Recently, it have reported that the tea catechin ,especially, (-)-Epigallocatechin Gallate (EGCG) and (-)-Epigallocatechin 3-(3”-O-Methyl) Gallate (EGCG 3"Me) have numerous bioactivity, for example, anti-allergy, anti-oxidant, anti-inflammation, and anticancer activity. Furthermore, recent study showed that treatment with EGCG prevented the increment of apoptotic cells in dry eye corneas. To elucidate the protective effects of catechin on the UV-induced cytotoxicity in cultured human corneal epithelium (HCE-T) cells, we determined utilizing we examined a role of MAPK in protective effects of EGCG and EGCG 3"M on UV-induced cytotoxicity in the HCE-T cells.

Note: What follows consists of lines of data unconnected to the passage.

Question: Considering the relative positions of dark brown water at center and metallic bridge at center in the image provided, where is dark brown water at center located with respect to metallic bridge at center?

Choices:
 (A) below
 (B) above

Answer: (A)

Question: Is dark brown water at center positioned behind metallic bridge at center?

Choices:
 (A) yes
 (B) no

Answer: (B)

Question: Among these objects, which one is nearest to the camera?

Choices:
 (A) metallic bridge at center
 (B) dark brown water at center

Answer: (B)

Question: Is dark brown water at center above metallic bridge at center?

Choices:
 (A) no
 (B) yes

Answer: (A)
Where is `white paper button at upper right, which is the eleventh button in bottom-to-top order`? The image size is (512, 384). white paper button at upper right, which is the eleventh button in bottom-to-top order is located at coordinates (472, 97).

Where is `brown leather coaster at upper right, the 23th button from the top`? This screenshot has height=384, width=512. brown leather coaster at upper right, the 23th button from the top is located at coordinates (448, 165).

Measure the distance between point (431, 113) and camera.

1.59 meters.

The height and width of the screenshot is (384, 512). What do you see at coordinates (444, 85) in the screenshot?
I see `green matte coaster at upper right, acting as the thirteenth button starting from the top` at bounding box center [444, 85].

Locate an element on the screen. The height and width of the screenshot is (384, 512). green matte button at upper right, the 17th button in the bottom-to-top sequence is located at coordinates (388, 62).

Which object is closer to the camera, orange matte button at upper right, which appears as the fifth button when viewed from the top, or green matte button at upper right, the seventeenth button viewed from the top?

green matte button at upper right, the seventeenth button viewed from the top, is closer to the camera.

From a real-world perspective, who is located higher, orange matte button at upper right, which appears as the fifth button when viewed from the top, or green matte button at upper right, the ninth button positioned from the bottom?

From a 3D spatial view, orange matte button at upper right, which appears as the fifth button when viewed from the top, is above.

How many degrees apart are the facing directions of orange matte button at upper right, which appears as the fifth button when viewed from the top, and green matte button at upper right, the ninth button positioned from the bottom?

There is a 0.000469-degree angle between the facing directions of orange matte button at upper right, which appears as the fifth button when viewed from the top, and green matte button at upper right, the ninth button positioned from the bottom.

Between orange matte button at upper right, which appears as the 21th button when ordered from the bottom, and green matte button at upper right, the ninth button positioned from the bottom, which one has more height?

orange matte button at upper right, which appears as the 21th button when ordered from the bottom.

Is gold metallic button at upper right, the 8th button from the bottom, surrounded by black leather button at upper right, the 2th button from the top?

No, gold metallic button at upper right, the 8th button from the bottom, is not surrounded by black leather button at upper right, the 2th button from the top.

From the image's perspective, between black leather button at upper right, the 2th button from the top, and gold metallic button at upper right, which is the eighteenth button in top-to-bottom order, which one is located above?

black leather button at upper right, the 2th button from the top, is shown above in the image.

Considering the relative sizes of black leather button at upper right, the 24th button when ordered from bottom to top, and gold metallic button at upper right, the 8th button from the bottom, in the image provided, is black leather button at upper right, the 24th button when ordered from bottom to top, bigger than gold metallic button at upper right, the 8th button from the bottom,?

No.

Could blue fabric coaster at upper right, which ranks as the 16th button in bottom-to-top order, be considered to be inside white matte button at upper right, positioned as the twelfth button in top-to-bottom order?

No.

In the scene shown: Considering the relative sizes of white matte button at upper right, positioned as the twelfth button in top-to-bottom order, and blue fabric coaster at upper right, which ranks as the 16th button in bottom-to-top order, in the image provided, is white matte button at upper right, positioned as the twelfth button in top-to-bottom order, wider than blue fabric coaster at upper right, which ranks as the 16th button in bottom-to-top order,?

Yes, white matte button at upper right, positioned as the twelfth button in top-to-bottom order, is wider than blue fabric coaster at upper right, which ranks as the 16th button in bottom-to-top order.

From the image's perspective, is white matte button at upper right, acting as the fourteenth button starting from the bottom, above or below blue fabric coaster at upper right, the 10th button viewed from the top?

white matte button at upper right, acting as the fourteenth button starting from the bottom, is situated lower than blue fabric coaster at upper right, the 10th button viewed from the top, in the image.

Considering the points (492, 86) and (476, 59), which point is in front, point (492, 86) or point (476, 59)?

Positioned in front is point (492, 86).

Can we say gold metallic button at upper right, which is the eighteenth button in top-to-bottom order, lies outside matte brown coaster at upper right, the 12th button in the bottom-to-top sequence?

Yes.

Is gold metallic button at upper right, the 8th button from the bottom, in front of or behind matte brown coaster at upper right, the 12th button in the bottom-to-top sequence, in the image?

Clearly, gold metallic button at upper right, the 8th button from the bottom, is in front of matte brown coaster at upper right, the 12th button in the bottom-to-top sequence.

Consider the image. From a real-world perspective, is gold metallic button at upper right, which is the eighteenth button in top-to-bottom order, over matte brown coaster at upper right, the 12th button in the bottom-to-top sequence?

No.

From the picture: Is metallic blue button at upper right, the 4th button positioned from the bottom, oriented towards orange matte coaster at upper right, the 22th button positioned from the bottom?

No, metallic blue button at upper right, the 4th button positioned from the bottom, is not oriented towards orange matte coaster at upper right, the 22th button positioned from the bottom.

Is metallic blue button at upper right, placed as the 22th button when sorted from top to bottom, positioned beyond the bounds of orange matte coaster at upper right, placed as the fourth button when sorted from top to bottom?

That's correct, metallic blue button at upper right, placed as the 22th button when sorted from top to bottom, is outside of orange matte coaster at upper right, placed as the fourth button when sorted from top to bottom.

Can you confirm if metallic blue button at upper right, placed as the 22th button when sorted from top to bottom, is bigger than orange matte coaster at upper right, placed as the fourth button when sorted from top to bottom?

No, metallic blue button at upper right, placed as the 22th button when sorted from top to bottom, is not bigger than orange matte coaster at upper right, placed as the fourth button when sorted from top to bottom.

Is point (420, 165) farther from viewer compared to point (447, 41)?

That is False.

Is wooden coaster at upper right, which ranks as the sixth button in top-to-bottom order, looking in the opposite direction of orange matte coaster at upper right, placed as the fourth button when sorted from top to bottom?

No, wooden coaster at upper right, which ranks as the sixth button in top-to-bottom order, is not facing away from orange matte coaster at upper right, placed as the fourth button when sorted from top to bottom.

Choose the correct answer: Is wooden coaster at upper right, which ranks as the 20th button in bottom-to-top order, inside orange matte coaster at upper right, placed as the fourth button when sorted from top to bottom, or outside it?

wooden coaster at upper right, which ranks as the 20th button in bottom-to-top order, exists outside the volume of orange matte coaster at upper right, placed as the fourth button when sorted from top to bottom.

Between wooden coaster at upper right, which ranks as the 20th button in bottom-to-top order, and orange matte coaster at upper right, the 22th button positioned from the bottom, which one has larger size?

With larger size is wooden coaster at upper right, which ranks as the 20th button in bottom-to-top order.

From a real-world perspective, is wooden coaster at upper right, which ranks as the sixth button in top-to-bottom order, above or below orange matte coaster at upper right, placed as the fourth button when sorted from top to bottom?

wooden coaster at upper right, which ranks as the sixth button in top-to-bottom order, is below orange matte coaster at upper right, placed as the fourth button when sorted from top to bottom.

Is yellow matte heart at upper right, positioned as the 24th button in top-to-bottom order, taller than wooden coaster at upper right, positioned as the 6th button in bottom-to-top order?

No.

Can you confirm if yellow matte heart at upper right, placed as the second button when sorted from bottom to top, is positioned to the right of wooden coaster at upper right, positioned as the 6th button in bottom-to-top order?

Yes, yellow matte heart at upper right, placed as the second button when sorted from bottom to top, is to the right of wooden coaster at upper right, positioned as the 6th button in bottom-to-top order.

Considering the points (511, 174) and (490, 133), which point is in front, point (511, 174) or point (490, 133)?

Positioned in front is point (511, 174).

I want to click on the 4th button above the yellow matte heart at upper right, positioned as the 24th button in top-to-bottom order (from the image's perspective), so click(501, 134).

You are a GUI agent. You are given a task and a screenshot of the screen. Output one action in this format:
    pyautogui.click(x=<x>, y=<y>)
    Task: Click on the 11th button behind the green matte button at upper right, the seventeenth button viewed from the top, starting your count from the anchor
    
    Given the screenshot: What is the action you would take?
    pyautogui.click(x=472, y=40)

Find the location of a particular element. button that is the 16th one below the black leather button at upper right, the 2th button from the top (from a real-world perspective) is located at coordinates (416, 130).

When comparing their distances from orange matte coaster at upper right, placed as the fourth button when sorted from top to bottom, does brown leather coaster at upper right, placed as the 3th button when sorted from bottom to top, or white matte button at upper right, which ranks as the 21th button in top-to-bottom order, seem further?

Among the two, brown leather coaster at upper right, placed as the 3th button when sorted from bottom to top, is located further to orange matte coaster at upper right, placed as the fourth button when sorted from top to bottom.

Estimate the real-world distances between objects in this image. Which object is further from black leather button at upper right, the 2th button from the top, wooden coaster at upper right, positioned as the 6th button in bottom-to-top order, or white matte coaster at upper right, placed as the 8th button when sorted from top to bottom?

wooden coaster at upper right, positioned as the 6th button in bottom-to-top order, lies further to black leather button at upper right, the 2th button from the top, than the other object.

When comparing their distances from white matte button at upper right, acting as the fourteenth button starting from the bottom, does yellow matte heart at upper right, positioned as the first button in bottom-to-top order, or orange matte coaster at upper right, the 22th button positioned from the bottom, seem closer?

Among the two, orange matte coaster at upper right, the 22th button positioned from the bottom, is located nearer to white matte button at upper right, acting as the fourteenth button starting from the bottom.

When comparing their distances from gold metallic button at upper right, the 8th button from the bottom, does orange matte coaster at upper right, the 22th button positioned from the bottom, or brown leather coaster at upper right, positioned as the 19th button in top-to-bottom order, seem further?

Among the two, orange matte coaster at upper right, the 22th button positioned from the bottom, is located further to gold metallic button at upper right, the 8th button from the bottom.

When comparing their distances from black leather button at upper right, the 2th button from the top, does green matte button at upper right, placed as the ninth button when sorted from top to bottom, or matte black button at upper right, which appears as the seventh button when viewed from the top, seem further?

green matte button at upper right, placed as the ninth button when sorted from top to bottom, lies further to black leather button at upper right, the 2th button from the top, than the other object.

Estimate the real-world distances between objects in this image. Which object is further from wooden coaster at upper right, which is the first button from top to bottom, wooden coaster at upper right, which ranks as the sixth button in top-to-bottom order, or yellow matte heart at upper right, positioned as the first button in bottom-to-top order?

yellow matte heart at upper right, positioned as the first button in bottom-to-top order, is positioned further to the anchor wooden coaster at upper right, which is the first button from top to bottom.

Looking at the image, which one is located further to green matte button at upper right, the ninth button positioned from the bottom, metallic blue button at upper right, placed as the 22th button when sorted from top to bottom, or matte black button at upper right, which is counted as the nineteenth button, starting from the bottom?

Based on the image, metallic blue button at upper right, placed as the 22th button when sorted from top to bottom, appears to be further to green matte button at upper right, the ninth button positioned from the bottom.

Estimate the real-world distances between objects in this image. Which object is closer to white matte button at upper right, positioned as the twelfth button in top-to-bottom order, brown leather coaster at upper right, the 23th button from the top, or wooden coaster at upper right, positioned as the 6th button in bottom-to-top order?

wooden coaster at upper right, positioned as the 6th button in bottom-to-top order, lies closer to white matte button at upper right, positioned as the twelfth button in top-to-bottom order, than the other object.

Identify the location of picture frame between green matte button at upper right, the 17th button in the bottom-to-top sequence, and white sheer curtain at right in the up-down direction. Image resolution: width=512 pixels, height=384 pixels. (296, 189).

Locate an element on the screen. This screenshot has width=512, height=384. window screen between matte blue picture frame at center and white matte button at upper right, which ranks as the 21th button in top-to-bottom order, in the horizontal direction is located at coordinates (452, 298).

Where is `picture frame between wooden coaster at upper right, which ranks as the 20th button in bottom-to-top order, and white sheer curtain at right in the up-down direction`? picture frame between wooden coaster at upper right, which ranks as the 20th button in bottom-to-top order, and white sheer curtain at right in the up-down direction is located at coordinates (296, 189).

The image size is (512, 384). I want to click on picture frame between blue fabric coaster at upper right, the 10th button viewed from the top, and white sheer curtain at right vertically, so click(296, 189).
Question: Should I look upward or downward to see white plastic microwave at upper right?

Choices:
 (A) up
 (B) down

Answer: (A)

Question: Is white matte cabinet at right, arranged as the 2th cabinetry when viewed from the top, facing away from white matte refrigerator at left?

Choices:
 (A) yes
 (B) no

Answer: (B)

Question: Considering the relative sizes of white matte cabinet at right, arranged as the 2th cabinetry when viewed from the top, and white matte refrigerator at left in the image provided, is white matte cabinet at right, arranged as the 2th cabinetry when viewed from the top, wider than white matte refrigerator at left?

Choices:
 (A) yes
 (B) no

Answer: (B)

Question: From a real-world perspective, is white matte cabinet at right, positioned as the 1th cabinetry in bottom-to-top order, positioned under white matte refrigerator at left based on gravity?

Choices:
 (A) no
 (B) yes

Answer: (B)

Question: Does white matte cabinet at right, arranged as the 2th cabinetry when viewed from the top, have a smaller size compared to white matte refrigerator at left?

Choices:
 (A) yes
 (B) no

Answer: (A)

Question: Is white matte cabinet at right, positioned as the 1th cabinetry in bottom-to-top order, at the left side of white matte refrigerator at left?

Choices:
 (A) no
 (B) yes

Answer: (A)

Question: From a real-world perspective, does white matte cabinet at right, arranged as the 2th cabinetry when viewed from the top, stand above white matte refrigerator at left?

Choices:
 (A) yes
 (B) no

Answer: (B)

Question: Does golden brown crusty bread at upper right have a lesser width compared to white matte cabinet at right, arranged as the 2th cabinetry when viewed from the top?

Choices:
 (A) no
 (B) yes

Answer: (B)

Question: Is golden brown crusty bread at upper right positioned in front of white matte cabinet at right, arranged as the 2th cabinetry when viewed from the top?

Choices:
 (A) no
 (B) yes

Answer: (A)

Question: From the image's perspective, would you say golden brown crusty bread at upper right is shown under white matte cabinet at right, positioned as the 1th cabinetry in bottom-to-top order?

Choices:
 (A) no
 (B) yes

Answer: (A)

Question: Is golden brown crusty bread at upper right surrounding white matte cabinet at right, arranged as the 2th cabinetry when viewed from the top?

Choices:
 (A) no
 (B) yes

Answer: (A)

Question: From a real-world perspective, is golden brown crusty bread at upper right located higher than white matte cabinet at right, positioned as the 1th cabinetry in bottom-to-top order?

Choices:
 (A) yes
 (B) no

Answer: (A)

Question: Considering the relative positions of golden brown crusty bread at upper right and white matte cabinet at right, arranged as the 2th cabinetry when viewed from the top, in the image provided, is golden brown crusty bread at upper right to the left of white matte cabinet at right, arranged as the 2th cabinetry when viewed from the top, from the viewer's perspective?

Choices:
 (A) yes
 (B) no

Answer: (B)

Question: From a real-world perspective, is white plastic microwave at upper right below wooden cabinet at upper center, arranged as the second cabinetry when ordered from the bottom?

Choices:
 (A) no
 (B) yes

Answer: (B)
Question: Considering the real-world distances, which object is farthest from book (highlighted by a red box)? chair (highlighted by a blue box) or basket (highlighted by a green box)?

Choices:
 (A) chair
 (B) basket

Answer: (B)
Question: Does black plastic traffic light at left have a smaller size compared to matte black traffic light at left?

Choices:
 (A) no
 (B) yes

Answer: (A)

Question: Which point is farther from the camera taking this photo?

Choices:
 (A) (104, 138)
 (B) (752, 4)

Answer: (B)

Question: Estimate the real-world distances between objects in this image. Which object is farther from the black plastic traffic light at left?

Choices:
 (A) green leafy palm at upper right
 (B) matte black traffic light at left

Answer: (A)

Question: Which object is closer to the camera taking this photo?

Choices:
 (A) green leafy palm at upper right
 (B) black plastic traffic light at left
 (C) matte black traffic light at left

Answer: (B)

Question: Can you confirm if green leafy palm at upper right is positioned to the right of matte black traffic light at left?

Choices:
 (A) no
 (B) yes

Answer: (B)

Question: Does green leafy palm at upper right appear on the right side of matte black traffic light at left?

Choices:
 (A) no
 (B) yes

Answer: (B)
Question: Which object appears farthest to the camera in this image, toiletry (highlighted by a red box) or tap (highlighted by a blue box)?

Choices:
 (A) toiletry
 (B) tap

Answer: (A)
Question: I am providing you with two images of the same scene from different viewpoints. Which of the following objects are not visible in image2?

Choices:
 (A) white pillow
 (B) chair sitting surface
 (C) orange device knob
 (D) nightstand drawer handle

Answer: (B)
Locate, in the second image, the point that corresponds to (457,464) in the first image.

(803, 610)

Methods : We cultivated HCE-T (the SV40-immnortalized human corneal epithelial cell line; RCB No.2280) cells in (DMEM:HamF12=1:1)+ 5%FBS+ 5mg/ml Insulin+ 10ng/ml Human epidermal growth factor+ 0.5%DMSO+ 1%penicillin streptomycin in 5% CO2, 37 celsius environment. HCE-T irradiated UV (312nm, 4.94 mW/cm2, 296 mJ/cm2). HCE-T cells were treated with catechins for 1 hr before UV radiation. After UV exposure, the production of reactive oxygen species (ROS), apoptotic rate and mitogen-activated protein kinase (MAPK) activity were determined.

Results : The increment of ROS production, apoptotic cells, and MAPK activity by UV exposure was prevented by treatment with catechins. These EGCG-mediated cellular events were effectively blocked by MAPK inhibitors.

Conclusions : These results suggest that EGCG might attenuate UV-induced cytotoxicity through the inhibition of the MAPK-signaling. EGCG may be protective agent against UV-induced cytotoxicity in HCE-T cells.

This is an abstract that was submitted for the 2016 ARVO Annual Meeting, held in Seattle, Wash., May 1-5, 2016.